As the COVID-19 vaccine rollout continues and the prospect of conferences, summits and in-person events once again become a reality, international business travel is slowly set to return. However, new requirements for travelers such as proof of vaccination and negative tests are presenting opportunities for threat actors to exploit the confusion and target business travelers and the travel industry.
For those who will once again be making those journeys, it will be more important than ever to be vigilant and alert — not just in following the correct health practices but also to mitigate the risks posed by new, evolving security challenges. So, what are these new threats to travelers and the travel industry, and what can be done to combat them?
A New Market for Exploitation
Proof of vaccination and negative COVID-19 test results have become a hot commodity in recent months, with many countries and events requiring one or the other from visitors. For those that have so far been unable to get a vaccination, or those that refuse to, demand for proof of these records is being met online via messaging channels, Clearnet and dark web markets. For example, in the US, blank Center for Disease Control and Prevention (CDC) vaccination record cards are selling for up to $60.
In a search across hundreds of dark web and Clearnet sites, Accenture’s Cyber Threat Intelligence (ACTI) found many instances of people seeking out fake negative test results to leave their country on English-speaking forums. Of course, more and more people are gaining access to vaccinations. Still, demand is set to remain strong for the foreseeable future, driving entrepreneurial threat actors to enter the market and take advantage. Increased competition will, therefore, see an increase in the quality of these forged documents.
The Demand for Traveller Data and New Malicious Applications
As the travel industry begins to bounce back, the underground market for traveler data will flourish, including payment cards, flyer miles, hotel points and travel account credentials. Business travelers with high volumes of frequent flyer miles are an attractive prospect for threat actors, as they accumulate greater perks and credit limits.
These attacks come from various directions in different forms — ACTI has observed a threat-actor advertising network access to multiple airlines in Kuwait and Thailand, for example.
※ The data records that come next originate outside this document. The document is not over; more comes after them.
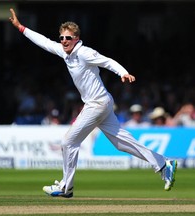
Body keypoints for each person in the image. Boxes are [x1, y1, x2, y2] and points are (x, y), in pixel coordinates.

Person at [9, 8, 177, 198]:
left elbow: (107, 61)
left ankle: (66, 187)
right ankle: (164, 164)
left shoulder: (84, 52)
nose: (64, 41)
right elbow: (44, 42)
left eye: (68, 38)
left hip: (97, 104)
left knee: (68, 142)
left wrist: (123, 73)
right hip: (102, 104)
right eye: (62, 37)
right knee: (122, 144)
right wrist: (21, 28)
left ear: (76, 39)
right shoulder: (65, 52)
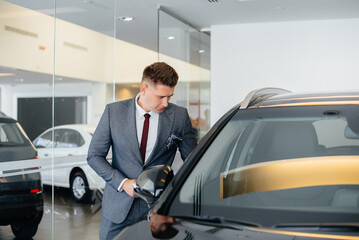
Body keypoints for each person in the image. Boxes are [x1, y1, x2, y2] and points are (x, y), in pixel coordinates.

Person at [87, 62, 197, 240]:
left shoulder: (179, 116)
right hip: (118, 207)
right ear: (144, 89)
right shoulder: (113, 112)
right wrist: (123, 183)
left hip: (158, 211)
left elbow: (193, 161)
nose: (166, 103)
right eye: (161, 96)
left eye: (169, 96)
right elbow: (94, 156)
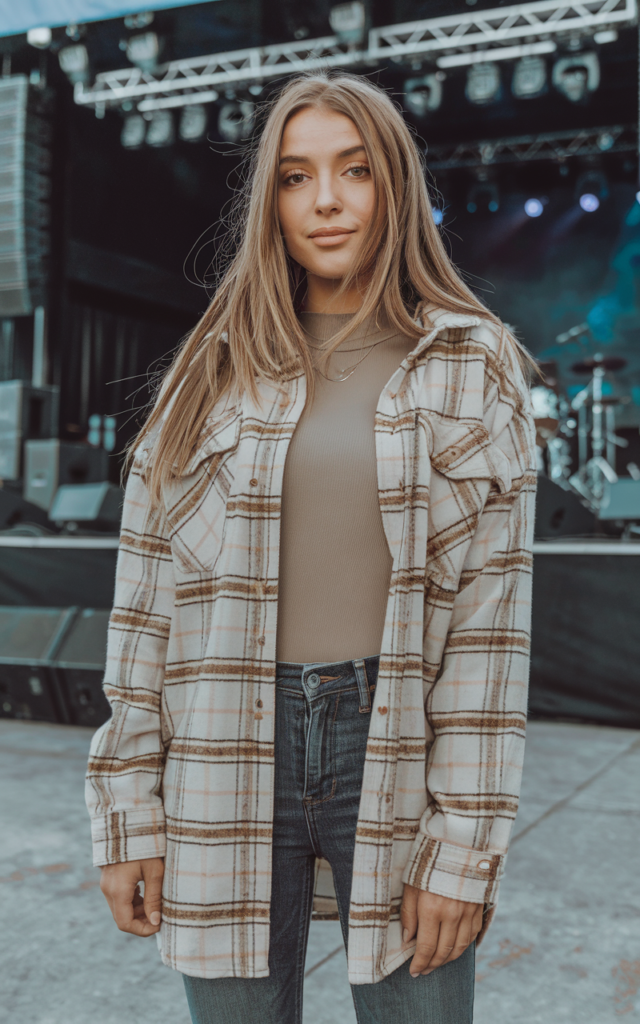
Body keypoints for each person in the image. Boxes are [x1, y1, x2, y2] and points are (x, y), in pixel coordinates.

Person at [87, 73, 536, 1024]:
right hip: (221, 742)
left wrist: (465, 845)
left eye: (355, 170)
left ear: (396, 186)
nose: (325, 200)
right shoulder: (211, 369)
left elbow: (489, 635)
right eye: (295, 177)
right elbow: (145, 607)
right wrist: (127, 809)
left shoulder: (473, 360)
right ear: (271, 203)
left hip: (395, 734)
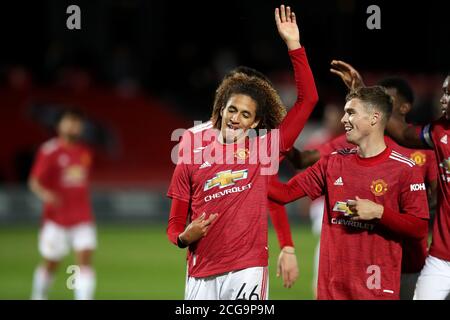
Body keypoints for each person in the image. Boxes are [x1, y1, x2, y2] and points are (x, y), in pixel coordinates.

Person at [167, 4, 318, 300]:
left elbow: (308, 99)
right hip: (200, 271)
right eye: (232, 109)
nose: (236, 118)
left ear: (256, 122)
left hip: (246, 270)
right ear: (220, 110)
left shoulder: (264, 151)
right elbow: (174, 224)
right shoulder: (191, 152)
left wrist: (294, 45)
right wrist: (185, 237)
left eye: (246, 114)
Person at [269, 86, 429, 299]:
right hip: (332, 290)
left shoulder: (404, 168)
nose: (343, 119)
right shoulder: (333, 162)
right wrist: (246, 169)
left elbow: (419, 228)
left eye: (351, 112)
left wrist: (380, 212)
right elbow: (283, 193)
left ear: (374, 118)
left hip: (377, 290)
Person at [330, 61, 439, 299]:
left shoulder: (427, 149)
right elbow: (310, 160)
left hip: (413, 262)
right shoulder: (361, 147)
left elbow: (434, 205)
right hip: (368, 262)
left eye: (387, 100)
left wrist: (395, 208)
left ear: (403, 108)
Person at [385, 73, 450, 300]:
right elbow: (404, 134)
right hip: (440, 259)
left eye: (449, 93)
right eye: (443, 92)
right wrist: (364, 91)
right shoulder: (439, 130)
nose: (443, 99)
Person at [29, 109, 96, 300]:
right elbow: (34, 181)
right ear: (59, 125)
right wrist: (46, 194)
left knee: (84, 259)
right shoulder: (50, 150)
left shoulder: (85, 152)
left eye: (77, 122)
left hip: (82, 216)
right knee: (52, 261)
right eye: (69, 122)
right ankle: (38, 295)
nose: (73, 126)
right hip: (56, 218)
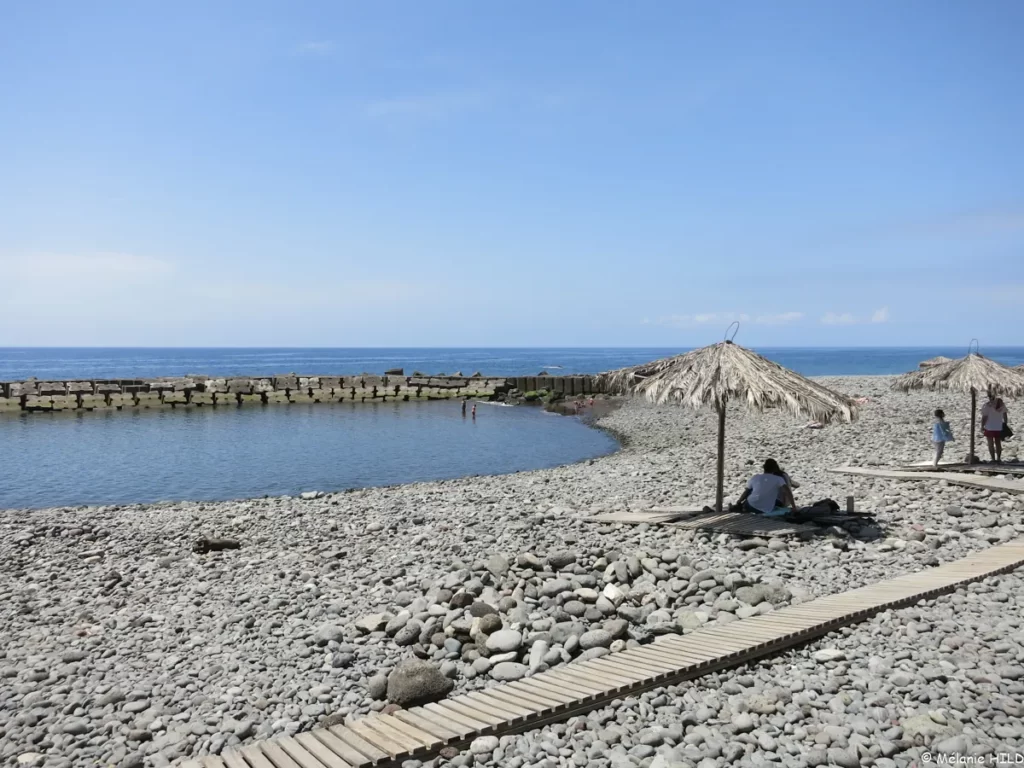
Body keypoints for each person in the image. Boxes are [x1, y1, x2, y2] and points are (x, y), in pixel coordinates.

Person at [980, 391, 1009, 463]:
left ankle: (993, 459)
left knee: (990, 443)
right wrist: (1005, 423)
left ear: (988, 396)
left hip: (989, 427)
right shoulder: (1001, 404)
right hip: (998, 426)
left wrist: (982, 426)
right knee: (998, 443)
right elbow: (1005, 415)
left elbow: (984, 417)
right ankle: (998, 458)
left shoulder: (987, 405)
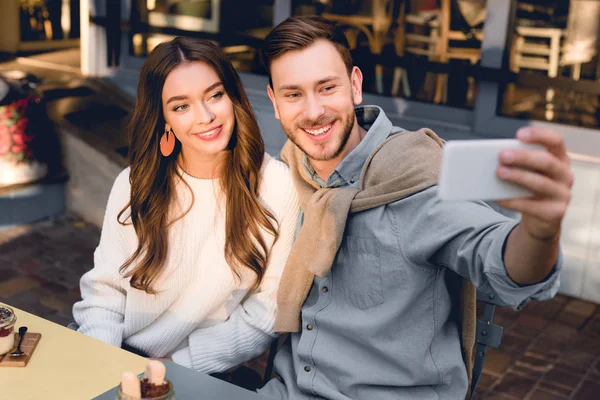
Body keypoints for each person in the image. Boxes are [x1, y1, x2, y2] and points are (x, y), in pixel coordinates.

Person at [257, 16, 573, 399]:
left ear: (355, 85)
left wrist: (541, 230)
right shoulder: (289, 174)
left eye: (327, 88)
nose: (312, 111)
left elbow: (499, 257)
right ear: (274, 103)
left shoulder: (413, 177)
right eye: (293, 95)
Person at [72, 37, 299, 374]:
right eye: (181, 106)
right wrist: (108, 368)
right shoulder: (136, 183)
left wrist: (177, 366)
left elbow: (268, 311)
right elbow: (104, 293)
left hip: (200, 369)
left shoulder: (277, 185)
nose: (206, 116)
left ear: (233, 97)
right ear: (163, 118)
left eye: (214, 95)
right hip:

And, in the last 18 months, many are exploiting the rush to implement new COVID-19 related applications that travelers are encouraged to use — threat actors are using the pandemic theme to lure users into deploying spyware, banking Trojans or adware onto mobile devices.
Company executives are often near the top of threat actor target lists, as they offer an opportunity to steal company data, proprietary information or secrets that can be used to extort these high-level professionals. Advanced espionage DarkHotel actors, tracked by ACTI as SNIPEFISH, have been targeting these sort of VIPs since at least 2007, exploiting high-end hotel and business Wi-Fi networks to spy on targets. With the rise of spyware and stalkerware software since 2020, CEOs and other executives will need continued vigilance to protect their data as they resume important business trips.
Mitigating the Threats
The current state of travel requires a great deal of cooperation, sharing of data and integrated technologies, meaning organizations have to employ a more robust approach than before when resuming business travel. There are several actions organizations can take to mitigate risks:
- Stay ahead of the game — use dark web intelligence to remain ahead of data breaches while monitoring for compromised user credentials
- Ensure staff vigilance — staff should be advised against posting screenshots of their COVID-19 test results or vaccine cards to protect personal data; a pre-travel checklist of required documentation will also minimize any confusion
- Educate the first line of defense — educating staff on how to stay secure is crucial; advice on connecting to open Wi-Fi networks, using privacy screens, antivirus scanning and updating operating systems will reinforce them as the first line of defense
- Do your due diligence — businesses should carry out risk assessments on travel requirements of destination countries, as well as stay up-to-date on COVID requirements on a national and local level
- Secure all devices — ensure all accounts and devices are secured with multi-factor authentication and encourage staff only to carry essential corporate devices on journeys
New travel measures have opened up fresh avenues for threat actors to manipulate and exploit travelers returning to in-person conferences, events and meetings. But with a heightened awareness of these new threats and with a cohesive set of measures in place, businesses can ensure the resilience and security of sensitive data in the months to come.